─── RECORD SET ───

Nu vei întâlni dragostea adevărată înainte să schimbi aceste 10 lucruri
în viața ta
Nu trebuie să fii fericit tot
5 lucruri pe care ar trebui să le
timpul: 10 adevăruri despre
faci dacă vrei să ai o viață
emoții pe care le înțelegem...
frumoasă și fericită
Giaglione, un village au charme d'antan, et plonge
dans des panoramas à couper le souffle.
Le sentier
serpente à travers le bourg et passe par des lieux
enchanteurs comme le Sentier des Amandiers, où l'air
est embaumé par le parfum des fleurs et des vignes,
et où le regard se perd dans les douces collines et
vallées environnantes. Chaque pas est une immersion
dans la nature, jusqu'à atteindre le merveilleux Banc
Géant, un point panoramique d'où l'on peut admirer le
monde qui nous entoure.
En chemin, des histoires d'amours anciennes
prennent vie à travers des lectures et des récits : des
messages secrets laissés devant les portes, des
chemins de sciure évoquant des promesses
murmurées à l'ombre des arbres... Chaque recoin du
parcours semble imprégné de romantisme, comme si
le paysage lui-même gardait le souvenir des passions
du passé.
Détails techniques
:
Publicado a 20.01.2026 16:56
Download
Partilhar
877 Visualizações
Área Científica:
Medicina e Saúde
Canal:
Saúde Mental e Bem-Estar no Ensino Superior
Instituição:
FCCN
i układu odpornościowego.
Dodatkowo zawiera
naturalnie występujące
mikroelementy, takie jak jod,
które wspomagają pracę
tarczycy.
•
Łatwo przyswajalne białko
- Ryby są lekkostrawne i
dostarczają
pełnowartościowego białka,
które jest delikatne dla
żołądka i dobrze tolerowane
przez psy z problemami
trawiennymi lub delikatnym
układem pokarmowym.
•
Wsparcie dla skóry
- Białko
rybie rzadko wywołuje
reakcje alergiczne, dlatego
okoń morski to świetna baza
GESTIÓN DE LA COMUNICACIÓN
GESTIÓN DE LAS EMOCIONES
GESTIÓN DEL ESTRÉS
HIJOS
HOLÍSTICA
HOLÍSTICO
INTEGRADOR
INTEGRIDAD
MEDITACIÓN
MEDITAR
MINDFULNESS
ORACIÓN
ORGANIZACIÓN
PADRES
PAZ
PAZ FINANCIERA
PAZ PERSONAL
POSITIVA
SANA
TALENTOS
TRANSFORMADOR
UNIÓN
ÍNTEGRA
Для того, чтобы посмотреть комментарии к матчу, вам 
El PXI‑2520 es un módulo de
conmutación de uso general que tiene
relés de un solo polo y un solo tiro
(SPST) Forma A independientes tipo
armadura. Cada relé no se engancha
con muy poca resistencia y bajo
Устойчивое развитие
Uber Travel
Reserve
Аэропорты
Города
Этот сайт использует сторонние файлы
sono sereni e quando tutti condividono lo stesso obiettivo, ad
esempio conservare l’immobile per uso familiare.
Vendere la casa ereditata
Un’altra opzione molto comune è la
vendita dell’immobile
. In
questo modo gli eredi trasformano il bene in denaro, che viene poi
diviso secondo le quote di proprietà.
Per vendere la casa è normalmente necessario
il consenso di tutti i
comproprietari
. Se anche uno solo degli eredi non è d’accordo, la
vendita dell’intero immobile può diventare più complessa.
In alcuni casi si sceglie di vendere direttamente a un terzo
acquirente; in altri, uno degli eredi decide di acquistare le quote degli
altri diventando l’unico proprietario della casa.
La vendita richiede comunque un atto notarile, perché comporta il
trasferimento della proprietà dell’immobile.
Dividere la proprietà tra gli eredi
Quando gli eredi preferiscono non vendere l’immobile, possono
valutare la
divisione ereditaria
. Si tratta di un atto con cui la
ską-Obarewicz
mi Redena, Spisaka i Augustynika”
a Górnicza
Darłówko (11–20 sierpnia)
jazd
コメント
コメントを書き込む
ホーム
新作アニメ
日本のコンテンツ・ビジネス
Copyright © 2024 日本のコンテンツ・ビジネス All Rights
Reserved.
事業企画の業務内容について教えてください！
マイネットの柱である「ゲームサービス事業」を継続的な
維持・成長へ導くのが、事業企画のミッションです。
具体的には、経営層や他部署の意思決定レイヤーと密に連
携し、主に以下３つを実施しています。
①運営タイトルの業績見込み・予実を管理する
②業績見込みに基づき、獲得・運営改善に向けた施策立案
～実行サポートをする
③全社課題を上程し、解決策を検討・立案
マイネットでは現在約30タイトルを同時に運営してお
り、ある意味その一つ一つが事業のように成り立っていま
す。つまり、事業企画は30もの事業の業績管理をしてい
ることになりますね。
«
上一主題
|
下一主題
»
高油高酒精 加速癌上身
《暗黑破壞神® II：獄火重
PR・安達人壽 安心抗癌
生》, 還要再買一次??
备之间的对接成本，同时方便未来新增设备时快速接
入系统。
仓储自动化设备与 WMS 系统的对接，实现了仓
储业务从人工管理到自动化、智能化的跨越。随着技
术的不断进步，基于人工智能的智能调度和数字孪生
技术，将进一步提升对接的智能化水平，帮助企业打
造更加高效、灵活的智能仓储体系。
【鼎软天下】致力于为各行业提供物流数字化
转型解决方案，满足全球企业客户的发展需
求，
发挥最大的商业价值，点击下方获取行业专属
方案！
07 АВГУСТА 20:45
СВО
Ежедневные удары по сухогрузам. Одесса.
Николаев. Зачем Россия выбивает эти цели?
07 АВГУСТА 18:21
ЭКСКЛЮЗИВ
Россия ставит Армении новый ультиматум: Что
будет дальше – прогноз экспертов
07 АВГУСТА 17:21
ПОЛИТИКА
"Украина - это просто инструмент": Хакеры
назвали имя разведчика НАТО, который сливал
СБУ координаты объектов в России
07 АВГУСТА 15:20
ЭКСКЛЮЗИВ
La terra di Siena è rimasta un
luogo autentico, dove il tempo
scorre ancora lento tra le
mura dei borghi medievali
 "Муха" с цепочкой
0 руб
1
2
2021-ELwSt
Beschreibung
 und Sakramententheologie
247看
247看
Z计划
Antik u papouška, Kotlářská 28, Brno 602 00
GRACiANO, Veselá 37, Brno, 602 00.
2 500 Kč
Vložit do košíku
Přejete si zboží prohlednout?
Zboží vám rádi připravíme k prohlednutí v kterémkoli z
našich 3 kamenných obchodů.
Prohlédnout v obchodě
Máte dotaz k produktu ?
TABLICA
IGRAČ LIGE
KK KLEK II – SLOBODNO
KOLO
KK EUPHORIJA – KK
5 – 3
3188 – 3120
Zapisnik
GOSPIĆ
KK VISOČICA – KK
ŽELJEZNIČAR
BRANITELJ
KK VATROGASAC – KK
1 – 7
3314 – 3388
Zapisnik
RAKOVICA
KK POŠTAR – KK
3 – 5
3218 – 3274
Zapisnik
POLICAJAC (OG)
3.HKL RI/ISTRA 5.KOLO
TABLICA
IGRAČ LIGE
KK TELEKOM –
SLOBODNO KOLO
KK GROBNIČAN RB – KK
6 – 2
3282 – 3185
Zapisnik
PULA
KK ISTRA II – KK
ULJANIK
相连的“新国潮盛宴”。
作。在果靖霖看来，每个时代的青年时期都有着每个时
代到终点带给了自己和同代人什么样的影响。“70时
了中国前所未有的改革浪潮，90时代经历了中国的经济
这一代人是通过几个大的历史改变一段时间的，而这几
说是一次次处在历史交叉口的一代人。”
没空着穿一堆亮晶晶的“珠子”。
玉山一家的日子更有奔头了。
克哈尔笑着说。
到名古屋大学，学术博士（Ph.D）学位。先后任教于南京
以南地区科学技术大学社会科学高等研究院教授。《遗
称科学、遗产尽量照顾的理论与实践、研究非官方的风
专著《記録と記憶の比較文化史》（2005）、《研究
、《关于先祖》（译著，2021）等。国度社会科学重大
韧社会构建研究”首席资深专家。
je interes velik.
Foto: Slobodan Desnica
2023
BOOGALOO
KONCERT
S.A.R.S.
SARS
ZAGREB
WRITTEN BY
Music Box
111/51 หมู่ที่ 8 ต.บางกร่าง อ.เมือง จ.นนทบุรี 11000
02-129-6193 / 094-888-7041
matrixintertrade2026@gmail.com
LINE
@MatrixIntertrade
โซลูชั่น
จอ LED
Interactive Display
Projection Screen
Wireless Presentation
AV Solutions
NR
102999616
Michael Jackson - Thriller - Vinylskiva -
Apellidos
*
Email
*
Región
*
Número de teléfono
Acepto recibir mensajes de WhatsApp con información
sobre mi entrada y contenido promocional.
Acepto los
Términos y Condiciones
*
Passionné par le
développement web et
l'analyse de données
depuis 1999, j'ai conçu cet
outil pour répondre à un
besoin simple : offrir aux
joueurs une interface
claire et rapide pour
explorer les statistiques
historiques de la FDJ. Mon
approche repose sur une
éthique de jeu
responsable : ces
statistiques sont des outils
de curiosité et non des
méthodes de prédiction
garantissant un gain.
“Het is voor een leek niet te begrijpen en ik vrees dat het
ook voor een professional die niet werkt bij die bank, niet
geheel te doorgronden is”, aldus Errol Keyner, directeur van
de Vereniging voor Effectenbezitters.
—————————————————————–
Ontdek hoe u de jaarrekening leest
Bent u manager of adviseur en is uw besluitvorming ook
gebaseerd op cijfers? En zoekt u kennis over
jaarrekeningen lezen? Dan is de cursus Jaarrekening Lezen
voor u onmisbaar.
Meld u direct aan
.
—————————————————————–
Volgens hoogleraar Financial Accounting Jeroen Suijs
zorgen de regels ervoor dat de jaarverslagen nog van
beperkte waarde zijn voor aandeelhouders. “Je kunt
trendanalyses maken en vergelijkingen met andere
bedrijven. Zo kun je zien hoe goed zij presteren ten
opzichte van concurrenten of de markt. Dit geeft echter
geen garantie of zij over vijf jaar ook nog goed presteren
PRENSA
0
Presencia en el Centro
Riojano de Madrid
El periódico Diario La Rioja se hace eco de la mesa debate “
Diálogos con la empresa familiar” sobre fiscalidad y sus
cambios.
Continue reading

───

• [WORK TO BE COMPLETED] Output the line bearing "depuis 1999, j'ai conçu cet" along with all the lines after it through the end of the entries, exactly, and no other lines.

• [RESPONSE TO THE TASK]
depuis 1999, j'ai conçu cet
outil pour répondre à un
besoin simple : offrir aux
joueurs une interface
claire et rapide pour
explorer les statistiques
historiques de la FDJ. Mon
approche repose sur une
éthique de jeu
responsable : ces
statistiques sont des outils
de curiosité et non des
méthodes de prédiction
garantissant un gain.
“Het is voor een leek niet te begrijpen en ik vrees dat het
ook voor een professional die niet werkt bij die bank, niet
geheel te doorgronden is”, aldus Errol Keyner, directeur van
de Vereniging voor Effectenbezitters.
—————————————————————–
Ontdek hoe u de jaarrekening leest
Bent u manager of adviseur en is uw besluitvorming ook
gebaseerd op cijfers? En zoekt u kennis over
jaarrekeningen lezen? Dan is de cursus Jaarrekening Lezen
voor u onmisbaar.
Meld u direct aan
.
—————————————————————–
Volgens hoogleraar Financial Accounting Jeroen Suijs
zorgen de regels ervoor dat de jaarverslagen nog van
beperkte waarde zijn voor aandeelhouders. “Je kunt
trendanalyses maken en vergelijkingen met andere
bedrijven. Zo kun je zien hoe goed zij presteren ten
opzichte van concurrenten of de markt. Dit geeft echter
geen garantie of zij over vijf jaar ook nog goed presteren
PRENSA
0
Presencia en el Centro
Riojano de Madrid
El periódico Diario La Rioja se hace eco de la mesa debate “
Diálogos con la empresa familiar” sobre fiscalidad y sus
cambios.
Continue reading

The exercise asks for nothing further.